:: RECORD SET
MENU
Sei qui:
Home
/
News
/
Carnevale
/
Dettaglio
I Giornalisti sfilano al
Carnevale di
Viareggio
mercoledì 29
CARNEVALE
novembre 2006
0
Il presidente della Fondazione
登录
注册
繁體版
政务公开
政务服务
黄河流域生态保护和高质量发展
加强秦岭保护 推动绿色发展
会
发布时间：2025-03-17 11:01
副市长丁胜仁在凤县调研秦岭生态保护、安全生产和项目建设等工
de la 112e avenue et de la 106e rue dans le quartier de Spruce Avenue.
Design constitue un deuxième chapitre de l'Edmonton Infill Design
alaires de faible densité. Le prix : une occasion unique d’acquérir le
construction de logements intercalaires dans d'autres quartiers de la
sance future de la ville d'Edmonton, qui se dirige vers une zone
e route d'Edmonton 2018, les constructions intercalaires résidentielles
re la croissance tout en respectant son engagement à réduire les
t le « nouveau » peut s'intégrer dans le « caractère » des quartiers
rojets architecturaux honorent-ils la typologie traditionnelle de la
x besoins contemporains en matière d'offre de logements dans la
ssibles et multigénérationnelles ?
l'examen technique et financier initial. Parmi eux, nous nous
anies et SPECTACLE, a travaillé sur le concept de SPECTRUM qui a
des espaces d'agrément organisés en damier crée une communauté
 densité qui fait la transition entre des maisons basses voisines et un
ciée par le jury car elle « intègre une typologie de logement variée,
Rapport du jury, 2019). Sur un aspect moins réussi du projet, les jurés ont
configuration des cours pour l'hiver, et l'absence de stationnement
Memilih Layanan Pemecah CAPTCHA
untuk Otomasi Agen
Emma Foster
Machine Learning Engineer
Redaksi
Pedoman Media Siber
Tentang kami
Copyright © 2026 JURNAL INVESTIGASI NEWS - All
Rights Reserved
::::
● **WORK TASK**
For this exercise, please copy exactly the lines from the one holding "rojets architecturaux honorent-ils" through the end of the records, the first and last included.

● **TASK RESULT**
rojets architecturaux honorent-ils la typologie traditionnelle de la
x besoins contemporains en matière d'offre de logements dans la
ssibles et multigénérationnelles ?
l'examen technique et financier initial. Parmi eux, nous nous
anies et SPECTACLE, a travaillé sur le concept de SPECTRUM qui a
des espaces d'agrément organisés en damier crée une communauté
 densité qui fait la transition entre des maisons basses voisines et un
ciée par le jury car elle « intègre une typologie de logement variée,
Rapport du jury, 2019). Sur un aspect moins réussi du projet, les jurés ont
configuration des cours pour l'hiver, et l'absence de stationnement
Memilih Layanan Pemecah CAPTCHA
untuk Otomasi Agen
Emma Foster
Machine Learning Engineer
Redaksi
Pedoman Media Siber
Tentang kami
Copyright © 2026 JURNAL INVESTIGASI NEWS - All
Rights Reserved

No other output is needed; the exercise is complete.